Developed for clients, architects, engineers, educators and interns, the 2019 fee guide explores the scope of both basic and additional architectural services, the value of architectural services, different approaches to determining a fee structure and how architectural services fees can be calculated.
The 58-page document also provides information on fee adjustment factors, comparisons of project delivery types, including risk analysis, and explains the value of architectural services.
Fees for architectural services historically have been widely based on a percentage of the construction cost, however, changes in the design and construction industry make it “impossible to assume that the same professional fee will be appropriate for all projects even if the projects are of the same size and building type,” the guide states.
These changes include different forms of project delivery, new design and documentation processes, increasingly complex building systems, greater overhead costs because of extensive Requests for Proposals, new demands for compressed schedules, indicates a release.
The first edition of the guide was published in 2009.

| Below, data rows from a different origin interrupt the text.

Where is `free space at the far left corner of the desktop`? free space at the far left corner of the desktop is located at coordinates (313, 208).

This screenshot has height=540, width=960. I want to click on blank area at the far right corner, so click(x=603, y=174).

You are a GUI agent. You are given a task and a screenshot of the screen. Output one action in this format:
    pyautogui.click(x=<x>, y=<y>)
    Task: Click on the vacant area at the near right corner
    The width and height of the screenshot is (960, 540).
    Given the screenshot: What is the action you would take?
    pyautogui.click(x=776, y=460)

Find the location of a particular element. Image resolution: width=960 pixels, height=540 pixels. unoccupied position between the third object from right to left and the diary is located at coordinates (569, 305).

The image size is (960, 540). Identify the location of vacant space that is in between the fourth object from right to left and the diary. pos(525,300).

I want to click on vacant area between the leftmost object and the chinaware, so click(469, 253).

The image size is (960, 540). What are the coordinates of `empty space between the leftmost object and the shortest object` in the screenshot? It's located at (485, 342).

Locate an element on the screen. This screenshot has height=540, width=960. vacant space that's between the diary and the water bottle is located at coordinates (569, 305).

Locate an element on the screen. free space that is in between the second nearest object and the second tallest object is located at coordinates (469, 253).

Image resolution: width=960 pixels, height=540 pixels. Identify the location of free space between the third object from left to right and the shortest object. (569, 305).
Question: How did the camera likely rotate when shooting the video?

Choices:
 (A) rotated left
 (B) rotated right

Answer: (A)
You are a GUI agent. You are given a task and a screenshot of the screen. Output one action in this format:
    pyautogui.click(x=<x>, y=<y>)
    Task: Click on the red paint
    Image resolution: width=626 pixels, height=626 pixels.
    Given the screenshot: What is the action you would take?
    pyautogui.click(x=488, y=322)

The 2019 edition, funded entirely by RAIC members, updates and simplifies the percentage fee tables to align with the Canadian Construction Documents Committee’s new definition of construction cost.
It also adds fee adjustment factors to address new project delivery models and technologies and introduces project delivery comparison tables with a comparative analysis of the risk factors for each delivery method.
The RAIC Practice Support Committee volunteered hundreds of hours to develop the guide with support from practice advisers at the Ontario Association of Architects and other provincial architecture associations, explains an RAIC statement.
The guide is available exclusively at the RAIC online store at raic.org.